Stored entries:
++++

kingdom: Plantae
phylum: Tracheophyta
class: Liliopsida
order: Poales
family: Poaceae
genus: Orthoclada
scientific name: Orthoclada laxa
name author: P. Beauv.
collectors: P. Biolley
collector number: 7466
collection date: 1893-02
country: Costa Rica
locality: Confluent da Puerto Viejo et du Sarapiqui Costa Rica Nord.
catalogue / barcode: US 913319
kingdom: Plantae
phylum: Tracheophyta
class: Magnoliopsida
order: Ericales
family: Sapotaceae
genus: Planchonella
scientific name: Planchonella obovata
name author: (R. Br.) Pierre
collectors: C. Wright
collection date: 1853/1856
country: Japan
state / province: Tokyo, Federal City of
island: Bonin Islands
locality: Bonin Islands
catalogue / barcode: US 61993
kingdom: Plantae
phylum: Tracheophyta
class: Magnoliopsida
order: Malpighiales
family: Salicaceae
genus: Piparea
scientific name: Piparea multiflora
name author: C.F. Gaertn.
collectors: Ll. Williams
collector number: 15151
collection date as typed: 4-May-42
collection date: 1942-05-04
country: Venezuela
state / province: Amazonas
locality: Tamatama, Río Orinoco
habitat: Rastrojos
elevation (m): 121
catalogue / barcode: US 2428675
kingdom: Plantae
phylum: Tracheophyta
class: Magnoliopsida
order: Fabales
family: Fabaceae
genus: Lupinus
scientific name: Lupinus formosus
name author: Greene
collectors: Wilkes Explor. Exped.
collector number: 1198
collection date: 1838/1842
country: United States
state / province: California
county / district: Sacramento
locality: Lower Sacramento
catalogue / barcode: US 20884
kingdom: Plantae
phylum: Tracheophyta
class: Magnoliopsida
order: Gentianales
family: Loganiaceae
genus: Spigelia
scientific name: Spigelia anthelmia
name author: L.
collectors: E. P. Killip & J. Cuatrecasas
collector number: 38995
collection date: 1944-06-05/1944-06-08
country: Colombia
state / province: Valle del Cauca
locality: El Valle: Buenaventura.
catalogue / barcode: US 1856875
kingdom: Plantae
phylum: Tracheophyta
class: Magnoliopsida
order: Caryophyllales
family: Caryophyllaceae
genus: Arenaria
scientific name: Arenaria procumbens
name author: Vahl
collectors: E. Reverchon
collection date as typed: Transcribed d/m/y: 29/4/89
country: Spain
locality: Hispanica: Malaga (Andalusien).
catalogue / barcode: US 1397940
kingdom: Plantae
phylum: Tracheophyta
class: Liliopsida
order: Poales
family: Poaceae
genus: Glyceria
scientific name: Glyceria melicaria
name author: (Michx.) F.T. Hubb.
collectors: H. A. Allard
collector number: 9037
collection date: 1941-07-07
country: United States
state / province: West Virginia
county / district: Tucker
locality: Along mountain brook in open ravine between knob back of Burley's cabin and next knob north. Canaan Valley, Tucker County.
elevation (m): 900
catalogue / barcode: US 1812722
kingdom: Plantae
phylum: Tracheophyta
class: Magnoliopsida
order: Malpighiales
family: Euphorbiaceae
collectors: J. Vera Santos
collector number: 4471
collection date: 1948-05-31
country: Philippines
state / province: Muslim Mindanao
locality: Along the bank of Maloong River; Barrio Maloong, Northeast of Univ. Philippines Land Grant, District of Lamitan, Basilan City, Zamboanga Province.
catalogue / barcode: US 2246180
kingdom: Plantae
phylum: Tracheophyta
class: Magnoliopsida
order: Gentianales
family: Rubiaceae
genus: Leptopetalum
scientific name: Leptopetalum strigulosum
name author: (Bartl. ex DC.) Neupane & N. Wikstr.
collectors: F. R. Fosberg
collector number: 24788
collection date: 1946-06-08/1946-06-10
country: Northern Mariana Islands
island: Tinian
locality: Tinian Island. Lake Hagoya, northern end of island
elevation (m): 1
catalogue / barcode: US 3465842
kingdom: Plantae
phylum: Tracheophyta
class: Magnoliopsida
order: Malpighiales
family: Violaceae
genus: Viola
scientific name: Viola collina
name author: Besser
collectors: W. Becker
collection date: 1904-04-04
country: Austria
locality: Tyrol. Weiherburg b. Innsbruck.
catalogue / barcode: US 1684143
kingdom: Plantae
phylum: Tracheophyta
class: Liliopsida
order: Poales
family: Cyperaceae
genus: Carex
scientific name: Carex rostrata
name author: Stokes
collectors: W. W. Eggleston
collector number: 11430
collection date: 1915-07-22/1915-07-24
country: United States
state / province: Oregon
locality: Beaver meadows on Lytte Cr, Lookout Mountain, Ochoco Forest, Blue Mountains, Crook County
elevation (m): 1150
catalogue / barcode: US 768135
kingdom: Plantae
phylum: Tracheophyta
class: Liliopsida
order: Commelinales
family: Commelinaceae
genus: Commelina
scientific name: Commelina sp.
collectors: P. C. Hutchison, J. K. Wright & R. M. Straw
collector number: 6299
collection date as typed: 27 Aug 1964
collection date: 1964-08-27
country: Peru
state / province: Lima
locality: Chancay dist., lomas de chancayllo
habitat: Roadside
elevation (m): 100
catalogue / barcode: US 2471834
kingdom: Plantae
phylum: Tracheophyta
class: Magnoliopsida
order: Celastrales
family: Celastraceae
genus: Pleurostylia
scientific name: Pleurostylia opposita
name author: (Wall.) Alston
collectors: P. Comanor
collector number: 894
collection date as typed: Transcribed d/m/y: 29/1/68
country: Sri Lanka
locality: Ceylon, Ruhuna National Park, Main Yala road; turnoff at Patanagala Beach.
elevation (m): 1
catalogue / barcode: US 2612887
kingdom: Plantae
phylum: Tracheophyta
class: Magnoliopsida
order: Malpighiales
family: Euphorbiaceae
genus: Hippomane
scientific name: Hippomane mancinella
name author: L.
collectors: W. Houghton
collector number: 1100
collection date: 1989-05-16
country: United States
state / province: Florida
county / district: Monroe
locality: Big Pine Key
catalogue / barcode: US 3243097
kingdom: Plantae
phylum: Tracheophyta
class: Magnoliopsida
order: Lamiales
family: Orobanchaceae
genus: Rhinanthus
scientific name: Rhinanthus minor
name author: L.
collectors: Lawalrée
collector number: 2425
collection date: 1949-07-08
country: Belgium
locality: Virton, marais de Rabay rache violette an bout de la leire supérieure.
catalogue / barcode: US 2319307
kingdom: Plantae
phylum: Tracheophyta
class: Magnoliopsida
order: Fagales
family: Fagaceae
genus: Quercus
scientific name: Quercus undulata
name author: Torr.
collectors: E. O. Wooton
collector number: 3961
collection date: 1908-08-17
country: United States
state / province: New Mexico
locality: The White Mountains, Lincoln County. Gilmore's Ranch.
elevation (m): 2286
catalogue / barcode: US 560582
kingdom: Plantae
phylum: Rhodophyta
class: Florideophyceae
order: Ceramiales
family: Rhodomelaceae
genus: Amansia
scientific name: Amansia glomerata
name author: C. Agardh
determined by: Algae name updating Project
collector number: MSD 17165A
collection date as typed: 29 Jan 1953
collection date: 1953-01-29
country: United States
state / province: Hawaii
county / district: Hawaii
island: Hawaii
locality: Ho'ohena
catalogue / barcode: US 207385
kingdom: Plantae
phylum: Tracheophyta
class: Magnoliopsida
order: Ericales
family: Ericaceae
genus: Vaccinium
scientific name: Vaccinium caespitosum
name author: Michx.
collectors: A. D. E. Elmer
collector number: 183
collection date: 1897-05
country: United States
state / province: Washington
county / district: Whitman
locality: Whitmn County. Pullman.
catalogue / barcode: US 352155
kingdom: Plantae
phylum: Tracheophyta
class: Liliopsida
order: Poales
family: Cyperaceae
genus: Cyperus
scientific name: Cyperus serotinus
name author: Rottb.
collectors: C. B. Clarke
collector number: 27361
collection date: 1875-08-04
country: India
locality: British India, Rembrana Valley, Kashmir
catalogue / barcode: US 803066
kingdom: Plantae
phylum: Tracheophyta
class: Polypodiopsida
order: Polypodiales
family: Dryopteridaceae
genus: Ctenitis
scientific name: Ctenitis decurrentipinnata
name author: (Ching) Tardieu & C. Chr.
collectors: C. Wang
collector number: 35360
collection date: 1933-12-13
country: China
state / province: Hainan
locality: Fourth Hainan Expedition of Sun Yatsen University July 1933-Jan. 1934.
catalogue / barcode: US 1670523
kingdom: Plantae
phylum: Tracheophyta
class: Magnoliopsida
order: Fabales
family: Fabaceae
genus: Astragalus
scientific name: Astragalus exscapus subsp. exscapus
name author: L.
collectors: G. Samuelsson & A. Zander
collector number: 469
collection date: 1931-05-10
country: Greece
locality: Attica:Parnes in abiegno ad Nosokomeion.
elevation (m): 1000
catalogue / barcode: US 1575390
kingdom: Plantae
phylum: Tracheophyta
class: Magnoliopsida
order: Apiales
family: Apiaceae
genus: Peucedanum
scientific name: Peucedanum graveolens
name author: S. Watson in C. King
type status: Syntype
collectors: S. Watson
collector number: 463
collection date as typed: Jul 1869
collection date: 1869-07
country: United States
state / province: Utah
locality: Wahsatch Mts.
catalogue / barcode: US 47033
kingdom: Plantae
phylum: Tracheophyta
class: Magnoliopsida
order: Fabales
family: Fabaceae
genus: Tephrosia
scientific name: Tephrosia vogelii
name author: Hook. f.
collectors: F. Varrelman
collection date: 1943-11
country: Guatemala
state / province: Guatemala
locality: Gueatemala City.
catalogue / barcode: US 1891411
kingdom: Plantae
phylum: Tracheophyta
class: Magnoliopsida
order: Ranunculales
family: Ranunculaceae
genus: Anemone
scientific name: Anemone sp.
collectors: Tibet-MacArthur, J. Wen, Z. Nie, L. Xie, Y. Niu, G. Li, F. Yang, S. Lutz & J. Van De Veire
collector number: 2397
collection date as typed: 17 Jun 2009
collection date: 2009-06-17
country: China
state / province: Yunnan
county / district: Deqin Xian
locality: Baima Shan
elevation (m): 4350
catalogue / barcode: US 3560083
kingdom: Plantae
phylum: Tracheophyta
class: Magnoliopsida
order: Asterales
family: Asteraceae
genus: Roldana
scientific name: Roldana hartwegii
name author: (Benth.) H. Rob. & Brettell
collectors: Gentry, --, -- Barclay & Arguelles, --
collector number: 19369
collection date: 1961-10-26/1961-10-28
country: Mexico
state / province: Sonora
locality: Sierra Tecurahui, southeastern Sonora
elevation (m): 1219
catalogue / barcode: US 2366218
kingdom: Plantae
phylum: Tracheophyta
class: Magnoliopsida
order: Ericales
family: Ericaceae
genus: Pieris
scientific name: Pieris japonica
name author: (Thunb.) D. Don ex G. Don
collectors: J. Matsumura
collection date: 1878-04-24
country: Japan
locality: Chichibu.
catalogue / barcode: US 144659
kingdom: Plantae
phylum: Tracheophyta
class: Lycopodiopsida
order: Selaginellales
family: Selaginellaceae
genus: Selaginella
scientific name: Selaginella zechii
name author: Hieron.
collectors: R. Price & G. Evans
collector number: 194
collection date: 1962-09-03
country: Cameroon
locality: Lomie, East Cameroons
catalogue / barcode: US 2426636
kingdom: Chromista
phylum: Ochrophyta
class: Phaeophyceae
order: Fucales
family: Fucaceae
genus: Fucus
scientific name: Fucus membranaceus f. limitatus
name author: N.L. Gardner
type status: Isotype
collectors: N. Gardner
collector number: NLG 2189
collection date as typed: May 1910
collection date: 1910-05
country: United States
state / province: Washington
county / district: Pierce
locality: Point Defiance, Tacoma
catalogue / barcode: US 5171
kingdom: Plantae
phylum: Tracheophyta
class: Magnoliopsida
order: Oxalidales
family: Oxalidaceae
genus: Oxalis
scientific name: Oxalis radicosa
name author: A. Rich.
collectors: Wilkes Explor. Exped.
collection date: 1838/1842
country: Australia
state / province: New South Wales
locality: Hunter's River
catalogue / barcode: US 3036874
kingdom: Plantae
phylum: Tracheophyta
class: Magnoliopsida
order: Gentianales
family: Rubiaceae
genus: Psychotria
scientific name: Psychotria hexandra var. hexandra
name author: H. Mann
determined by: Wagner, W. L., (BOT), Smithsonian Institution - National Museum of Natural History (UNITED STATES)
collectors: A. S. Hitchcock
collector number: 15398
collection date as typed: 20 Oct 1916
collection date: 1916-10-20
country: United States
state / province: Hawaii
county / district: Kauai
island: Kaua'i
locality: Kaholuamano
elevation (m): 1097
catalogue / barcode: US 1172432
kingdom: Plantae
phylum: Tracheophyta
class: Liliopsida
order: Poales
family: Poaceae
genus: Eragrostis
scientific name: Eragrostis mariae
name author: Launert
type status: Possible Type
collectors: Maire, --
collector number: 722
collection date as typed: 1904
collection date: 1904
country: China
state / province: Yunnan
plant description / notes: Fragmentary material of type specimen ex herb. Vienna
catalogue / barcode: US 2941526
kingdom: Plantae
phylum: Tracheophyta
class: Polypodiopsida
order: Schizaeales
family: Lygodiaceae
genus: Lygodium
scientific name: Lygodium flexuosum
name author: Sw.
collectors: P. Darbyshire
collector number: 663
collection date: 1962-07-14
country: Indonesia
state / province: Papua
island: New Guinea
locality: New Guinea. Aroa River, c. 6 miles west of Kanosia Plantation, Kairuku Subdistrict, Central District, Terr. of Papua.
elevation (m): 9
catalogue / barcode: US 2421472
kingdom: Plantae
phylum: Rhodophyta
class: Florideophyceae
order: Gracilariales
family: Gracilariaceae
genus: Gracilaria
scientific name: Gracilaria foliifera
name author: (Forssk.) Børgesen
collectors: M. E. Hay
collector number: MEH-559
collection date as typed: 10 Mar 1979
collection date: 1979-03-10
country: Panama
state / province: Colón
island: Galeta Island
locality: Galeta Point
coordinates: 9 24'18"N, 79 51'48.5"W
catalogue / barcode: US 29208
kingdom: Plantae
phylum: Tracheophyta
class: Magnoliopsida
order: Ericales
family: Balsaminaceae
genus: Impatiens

++++

* [Given exercise] Turn the stretch of the entries above, from the line containing "collection date: 1979-03-10" through the end of the entries, into a Markdown table with the columns "Row" and "Text", numbering each line and leaving out blank lines.

* [Reply]
| Row | Text |
|---|---|
| 1 | collection date: 1979-03-10 |
| 2 | country: Panama |
| 3 | state / province: Colón |
| 4 | island: Galeta Island |
| 5 | locality: Galeta Point |
| 6 | coordinates: 9 24'18"N, 79 51'48.5"W |
| 7 | catalogue / barcode: US 29208 |
| 8 | kingdom: Plantae |
| 9 | phylum: Tracheophyta |
| 10 | class: Magnoliopsida |
| 11 | order: Ericales |
| 12 | family: Balsaminaceae |
| 13 | genus: Impatiens |